5 Revelations About Apple This Week

Focus On Apple

While next week will be a major one for Apple news with the release of the company's latest quarterly results, this week still saw a generous helping of revelations about the Cupertino, Calif.-based company. Reports of a plan to switch to Intel modems for the iPhone and slowing demand for iPhone X led the way, along with news of OLED price negotiations with Samsung, a MacBook Pro recall and a possible virtual-reality headset in the works.

To boil it all down, in the following slides we've rounded up what you need to know about the five latest Apple revelations.

Apple May Rely On Intel Chips For iPhone

Apple reportedly is planning to use Intel cellular modems for 70 percent of its new iPhones coming out this fall and 100 percent of iPhones in 2019. Citing a source familiar with Apple's plans, a report from Fast Company said Intel potentially could supply more than 70 percent of iPhone modems this year if it can deliver under a certain timeline and budget. If Intel falls behind, Qualcomm may supply more than the 30 percent of modems it's currently slated to deliver this year, according to the report.
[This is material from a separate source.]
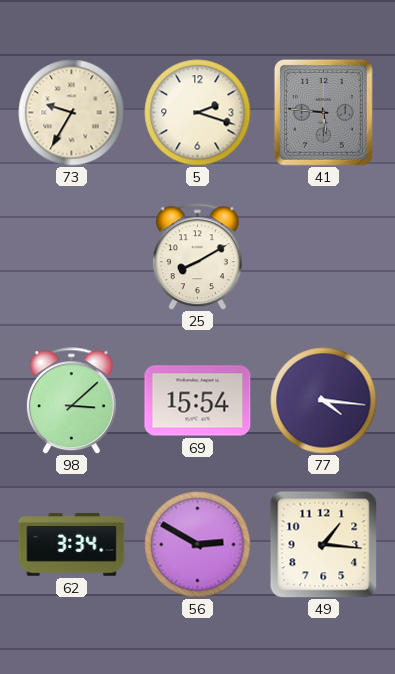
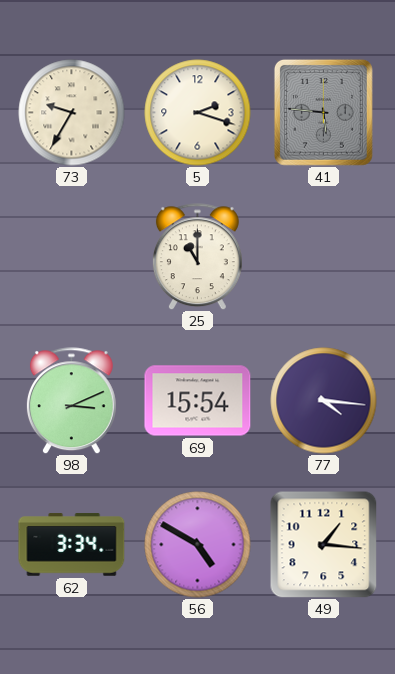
25: 8:10 -> 11:00
98: 3:08 -> 3:11
56: 2:50 -> 4:50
Apple is taking a wait-and-see approach because this is the first year Intel is handling the fabrication process for its modems after it had been previously handled by TSMC, Fast Company said. Intel has yet to reach a satisfactory yield rate for modem chips, but Intel engineers are confident they can sort out issues before production ramps up, according to the report.

More Signs Of Weak iPhone X Demand

Judging by troubling earnings reports from numerous suppliers of components for the iPhone X, Wall Street this week was in "full panic mode" about possible slowing demand for the iPhone X, according to analyst Daniel Ives of GBH Insights. One prominent example was Samsung, which supplies the OLED displays used in the iPhone X. For Samsung's display panel segment in the first quarter, "profits were affected by slow demand for flexible OLED panels," the company said in its news release.

And that is not expected to change for the second-quarter results, Samsung said, when "generating overall earnings growth across the company will be a challenge" due to factors including "weakness in the display panel segment."

OLED Price Negotiations With Samsung

A Digitimes report this week suggested that Apple is pushing Samsung to reduce the cost of OLED displays. Specifically, Apple is negotiating to reduce the cost of an OLED panel to $100, from $110, according to the report. The move may be part of an attempt to help the upcoming iPhone releases, expected this fall, to grab more consumer appeal with a lower price than the $999 iPhone X. The Digitimes report estimates that the OLED panel represents roughly a third of the total cost of producing an iPhone X.

Separate reports suggest that Apple will abandon the traditional top-and-bottom display bezel design with this fall's iPhone launch, and fully embrace the nearly edge-to-edge design of the iPhone X. Two new iPhone models, in 5.8-inch and 6.5-inch sizes, will use OLED display technology, according to previous notes from well-known Apple analyst Ming-Chi Kuo of KGI Securities.

MacBook Pro Recall

In Mac news, Apple said it's initiating a battery replacement program for certain 13-inch MacBook Pro laptops because the batteries are prone to expanding. The recall affects models of the MacBook Pro that stem from the 2016 redesign -- but only impacts entry-level models that don't feature the Touch Bar, a touch-sensitive strip that replaces the function row of keys. In a web page for the replacement program, Apple said that a "limited number" of non-Touch Bar units of the MacBook Pro are impacted by the battery issue.

Apple said that in the affected MacBook Pros, "a component may fail causing the built-in battery to expand." The company stated that "this is not a safety issue," but didn't offer further details on that point. The affected MacBook Pros were manufactured between October 2016 -- which is when the latest redesign of the MacBook Pro was unveiled -- and October 2017.

The company said it will replace affected batteries for free, and users can determine if their MacBook Pro is eligible by entering the serial number into Apple's page for the replacement program.

Apple VR Headset In The Works?

Though Apple's focus on reality-altering technologies has been focused on augmented reality thus far, a CNET report suggests that Apple is working to develop a headset that will be able to offer virtual reality as well as AR. The headset would potentially include an 8K display for each eye, and would not require a smartphone or computer to power it, according to the report. The headset could be released as soon as 2020, CNET reported. Apple did not immediately respond to a request for comment.

Michael Goldstein, president and CEO of LAN Infotech, an Apple partner based in Fort Lauderdale, Fla., called the possible VR plans a "great competitive idea" for Apple. "Samsung has their product integrated directly for Galaxy devices," Goldstein said, but there's "no Apple product available today." The move would create "an even playing field as the technology moves more mainstream," he said.